Dataset excerpt:
—————

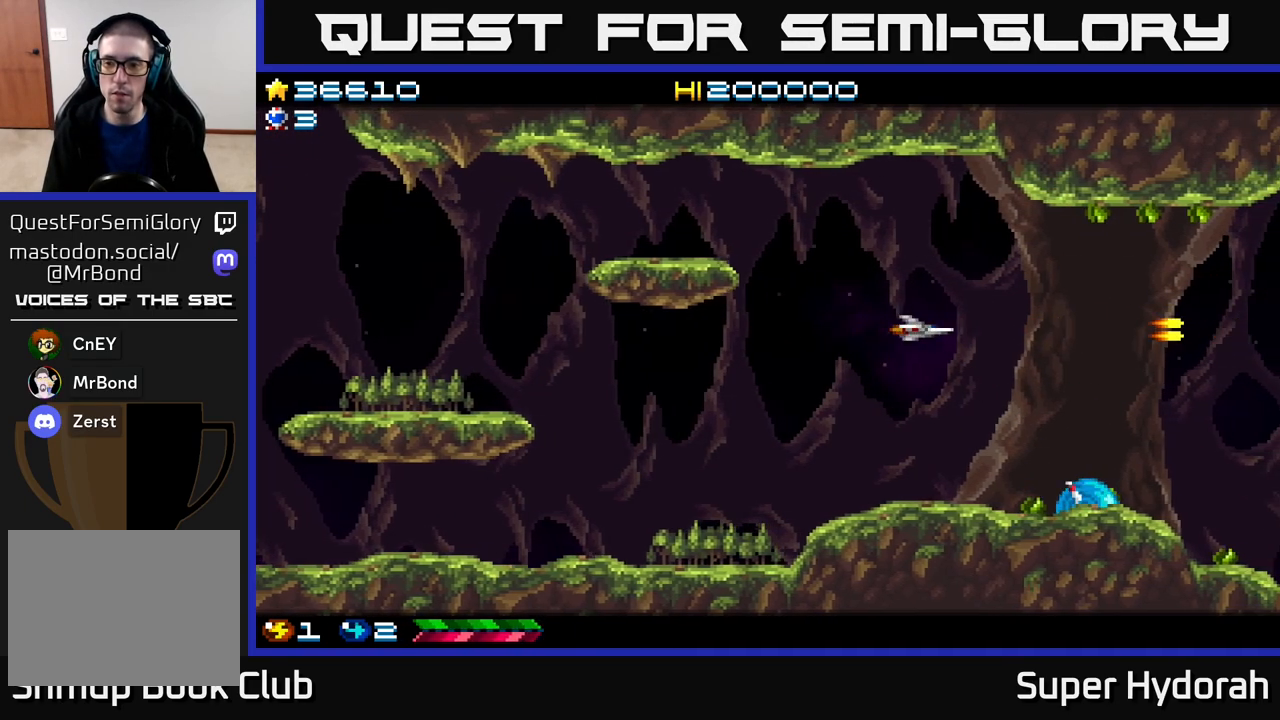
{"buttons": ["DPAD_RIGHT"], "events": [[167, "DPAD_DOWN", "down"], [283, "DPAD_DOWN", "up"]]}
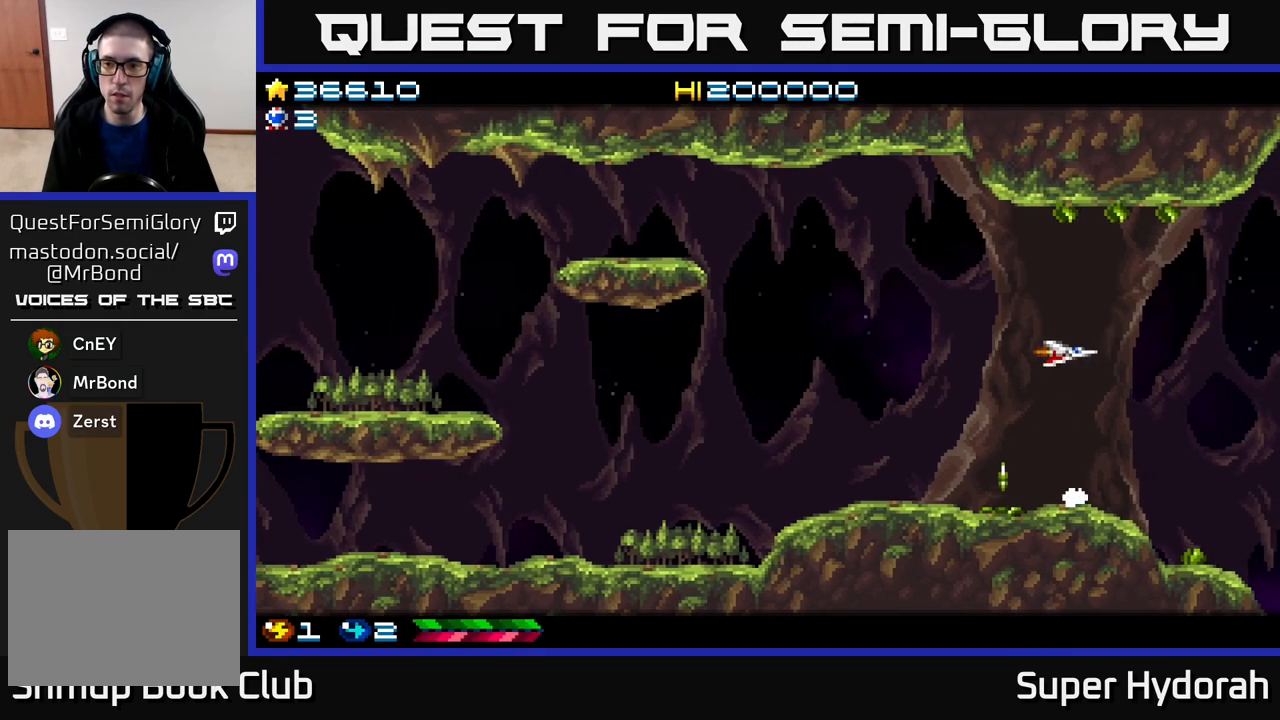
{"buttons": ["A"], "events": [[433, "DPAD_DOWN", "down"], [450, "A", "down"], [483, "DPAD_RIGHT", "up"], [500, "DPAD_DOWN", "up"]]}
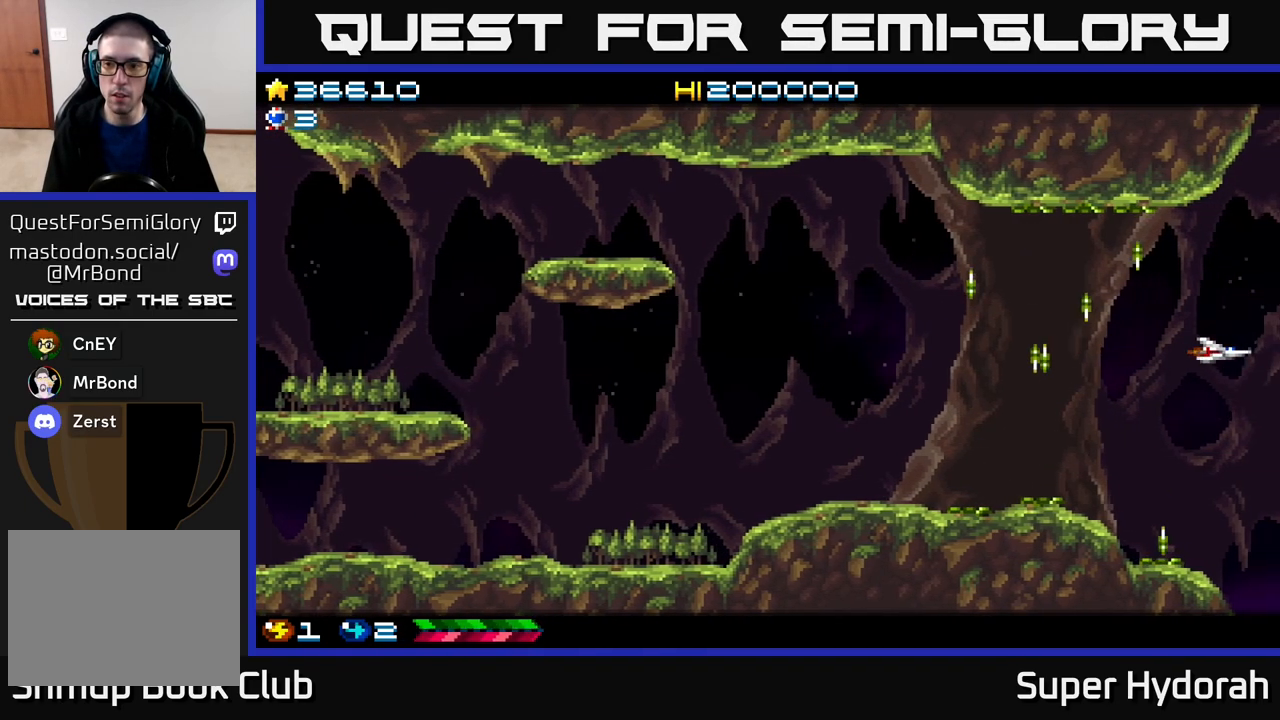
{"buttons": ["A", "DPAD_LEFT"], "events": [[350, "DPAD_DOWN", "down"], [433, "DPAD_LEFT", "down"], [483, "DPAD_DOWN", "up"]]}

—————

Pictures do not belong in the copy; repeat the rest of the listing exactly.

{"buttons": ["DPAD_RIGHT"], "events": [[167, "DPAD_DOWN", "down"], [283, "DPAD_DOWN", "up"]]}
{"buttons": ["A"], "events": [[433, "DPAD_DOWN", "down"], [450, "A", "down"], [483, "DPAD_RIGHT", "up"], [500, "DPAD_DOWN", "up"]]}
{"buttons": ["A", "DPAD_LEFT"], "events": [[350, "DPAD_DOWN", "down"], [433, "DPAD_LEFT", "down"], [483, "DPAD_DOWN", "up"]]}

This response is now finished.